The breaking news about Cuba is electrifying: the last vestiges of the (old) Cold War may finally be starting to thaw.
(I was born in the late ’60s so, as far as my own experience is concerned, the U.S. and Cuba have always been at odds.)
It’s notable to me that little more than an hour passed between the first announcement of the breakthrough and the appearance of this in The New York Times online:
(The original headline under which the article appeared was: “Obama Adds a Wild Card to the ’16 Political Deck”.)
As often happens, I found this too-quick turn toward presidential politicking to be more than a little grating.
It’s unfortunate that the language of public life has become so impoverished that “politics” generally means only “strategic maneuvering to get and hold power, and to use it for one’s own interests.” For news media, “political coverage” and “political analysis” are little more than a matter of book-making on whatever horse race is coming up next.
This is quite a come-down from the older meaning of the term, as when Aristotle, in his Nicomachean Ethics, describes politics as “the master science of the good.”
In Politics – literally “that which has to do with the City” – Aristotle combines what we would call political philosophy and political science, offering observations on how a City ought to be constituted and how a City can be made to function effectively. He also mixes in a bit of policy analysis, making substantive suggestions as to the content of certain policies – regarding city planning, for example, or marriage and reproduction – that are conducive to a well-governed City.
I suppose it would be futile to attempt to resuscitate the older and broader meaning of politics, but I would say that there are at least four separate political questions about the shift in U.S.-Cuba relations.
- Politics (as per political philosophy): Does the administration have the legitimate authority to make decisions about the relationship between the U.S. (and individual Americans) and Cuba (and individual Cubans)? Whence comes that authority?
- Policy Evaluation (in the normative sense): Is the existing policy both right and good? Does it serve the ends of justice, human dignity, and human well-being? Does the new policy do more or less to secure those ends?
- Policy Process (as per descriptive political science): How is the authority of the government of the United States structured so as to make it more or less difficult to make a change like the one proposed? How, in fact, did this decision come about, and by what means will it be put into effect?
- Politics (as per contemporary news media): How will this play with the [insert ideological affiliation here] base?
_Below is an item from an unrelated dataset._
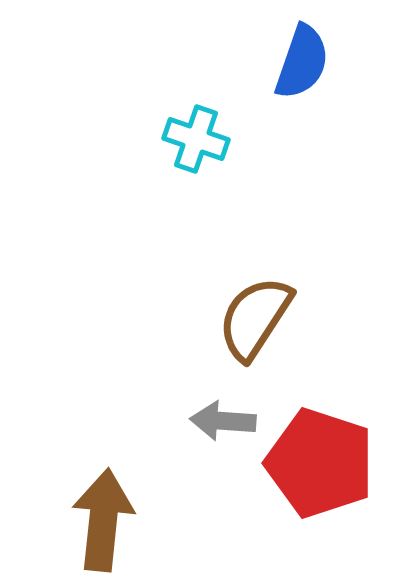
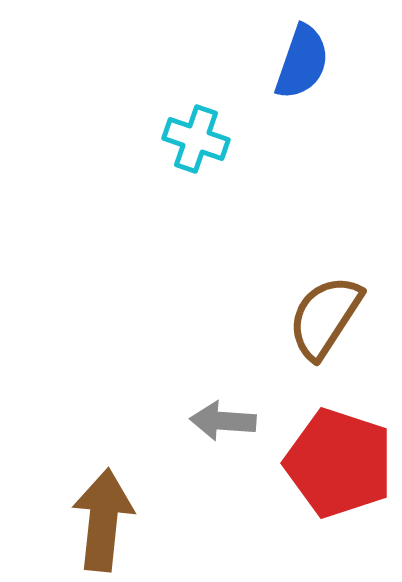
brown semicircle: moved 70 px right, 1 px up
red pentagon: moved 19 px right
How will this affect [insert prospective candidate here]’s strategic calculations in [insert year of upcoming major election here]?
Speaking for myself, I would like to see a lot more of 1 and 2 in media coverage of decisions like this one, and a lot less of 4.
In fact, I’ve been wondering about the degree to which the almost obsessive focus on 4 in the news may be driving some of the cynicism and detachment of American voters.
That may be a topic for a later post.